Abstract

In this contribution to the Common Knowledge symposium “Comparative Relativisim,” Smith argues that relativism is a chimera, half straw man, half red herring. Over the past century, she shows, objections to the supposed position so named have typically involved either crucially improper paraphrases of general observations of the variability and contingency of human perceptions, interpretations, and judgments or dismaying inferences gratuitously drawn from such observations. More recently, the label relativism has been elicited by the display, especially by anthropologists or historians, of attitudes of epistemic tolerance or efforts at explanatory or evaluative symmetry. Objections here commonly involve mistaken, unwarranted universalizing of those attitudes or recommendations. Purported refutations of what is identified as relativism commonly have no force for alleged relativists because relativism-refuters commonly deploy and depend on the very concepts (e.g., truth and reason) and relations (e.g., between what are referred to as facts and evidence) that are at issue. The result is circular argumentation, intellectual nonengagement, and perfect deadlock. Although there are signs that this tragicomic episode of intellectual history has run its course, two contemporary sites of antirelativist energy are worth noting.

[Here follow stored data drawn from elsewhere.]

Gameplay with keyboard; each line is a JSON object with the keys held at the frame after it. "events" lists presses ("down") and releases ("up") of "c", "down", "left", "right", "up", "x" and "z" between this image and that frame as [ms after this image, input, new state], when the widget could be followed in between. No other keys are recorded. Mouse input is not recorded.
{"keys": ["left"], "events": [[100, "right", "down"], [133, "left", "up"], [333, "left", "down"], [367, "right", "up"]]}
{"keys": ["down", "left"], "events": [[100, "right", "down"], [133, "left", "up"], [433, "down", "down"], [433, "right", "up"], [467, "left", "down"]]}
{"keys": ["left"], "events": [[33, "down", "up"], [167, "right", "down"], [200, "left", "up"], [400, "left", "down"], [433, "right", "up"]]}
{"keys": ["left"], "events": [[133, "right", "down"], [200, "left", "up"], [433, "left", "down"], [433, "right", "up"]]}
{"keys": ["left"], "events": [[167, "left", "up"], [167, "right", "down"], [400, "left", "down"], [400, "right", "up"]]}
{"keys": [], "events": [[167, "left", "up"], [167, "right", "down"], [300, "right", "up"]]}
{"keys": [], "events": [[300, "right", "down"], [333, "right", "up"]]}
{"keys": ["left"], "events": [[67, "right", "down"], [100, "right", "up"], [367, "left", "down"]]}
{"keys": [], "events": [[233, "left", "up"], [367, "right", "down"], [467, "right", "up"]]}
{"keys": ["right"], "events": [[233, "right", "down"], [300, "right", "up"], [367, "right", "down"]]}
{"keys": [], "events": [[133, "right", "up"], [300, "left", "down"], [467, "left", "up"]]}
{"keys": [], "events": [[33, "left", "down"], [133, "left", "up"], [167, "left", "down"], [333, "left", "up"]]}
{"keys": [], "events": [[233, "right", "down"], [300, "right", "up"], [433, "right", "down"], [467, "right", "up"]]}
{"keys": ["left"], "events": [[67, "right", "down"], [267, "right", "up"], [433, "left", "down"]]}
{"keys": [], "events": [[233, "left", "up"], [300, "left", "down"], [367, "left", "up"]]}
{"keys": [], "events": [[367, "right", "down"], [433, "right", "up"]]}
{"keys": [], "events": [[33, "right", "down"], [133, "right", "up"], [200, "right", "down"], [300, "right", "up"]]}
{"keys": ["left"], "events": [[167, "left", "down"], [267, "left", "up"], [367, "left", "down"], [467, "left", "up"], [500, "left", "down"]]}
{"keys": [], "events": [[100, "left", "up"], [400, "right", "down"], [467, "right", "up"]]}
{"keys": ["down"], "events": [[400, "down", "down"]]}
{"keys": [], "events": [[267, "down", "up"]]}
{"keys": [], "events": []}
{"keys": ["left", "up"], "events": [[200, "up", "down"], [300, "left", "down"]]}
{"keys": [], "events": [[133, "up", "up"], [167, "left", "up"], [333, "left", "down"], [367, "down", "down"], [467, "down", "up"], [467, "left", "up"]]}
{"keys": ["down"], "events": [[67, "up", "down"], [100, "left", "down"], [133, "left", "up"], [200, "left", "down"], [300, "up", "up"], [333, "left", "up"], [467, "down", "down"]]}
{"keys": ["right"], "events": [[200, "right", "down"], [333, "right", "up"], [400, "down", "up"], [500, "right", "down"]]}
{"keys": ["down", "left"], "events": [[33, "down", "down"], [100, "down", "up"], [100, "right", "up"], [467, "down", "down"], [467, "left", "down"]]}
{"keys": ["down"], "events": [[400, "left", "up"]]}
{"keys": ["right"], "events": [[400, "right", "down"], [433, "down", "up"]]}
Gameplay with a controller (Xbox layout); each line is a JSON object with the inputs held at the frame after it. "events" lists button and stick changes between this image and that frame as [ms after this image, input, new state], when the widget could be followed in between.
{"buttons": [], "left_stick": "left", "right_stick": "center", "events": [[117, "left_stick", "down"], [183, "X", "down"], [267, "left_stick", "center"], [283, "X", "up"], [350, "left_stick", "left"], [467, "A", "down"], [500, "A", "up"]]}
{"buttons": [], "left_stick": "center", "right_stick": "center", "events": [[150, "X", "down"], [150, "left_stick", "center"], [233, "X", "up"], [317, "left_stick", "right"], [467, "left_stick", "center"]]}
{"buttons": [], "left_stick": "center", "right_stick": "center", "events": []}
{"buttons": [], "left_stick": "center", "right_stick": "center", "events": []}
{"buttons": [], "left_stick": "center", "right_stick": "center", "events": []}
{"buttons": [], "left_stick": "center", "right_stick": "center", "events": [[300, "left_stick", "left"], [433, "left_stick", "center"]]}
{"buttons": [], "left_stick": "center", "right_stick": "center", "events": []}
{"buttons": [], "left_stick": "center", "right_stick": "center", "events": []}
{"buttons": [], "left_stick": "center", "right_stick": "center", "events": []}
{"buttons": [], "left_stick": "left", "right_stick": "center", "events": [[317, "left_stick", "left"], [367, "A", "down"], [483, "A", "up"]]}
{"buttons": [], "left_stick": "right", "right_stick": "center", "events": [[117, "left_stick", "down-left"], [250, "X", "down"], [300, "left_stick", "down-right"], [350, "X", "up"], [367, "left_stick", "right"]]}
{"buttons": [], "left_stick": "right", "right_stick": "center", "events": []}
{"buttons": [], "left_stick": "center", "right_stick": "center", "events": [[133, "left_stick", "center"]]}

One is the claim that so-called cultural relativism is refuted by the existence of cognitive universals. The other is the fear that evaluative symmetry leads to ethically or politically debilitating neutrality. Consideration of the nature of cognitive universals indicates that their existence does not contradict observations of the significance of cultural variability. Consideration of anxieties about the supposed quietistic implications of commitments to epistemic tolerance or symmetry indicates that such anxieties are misplaced.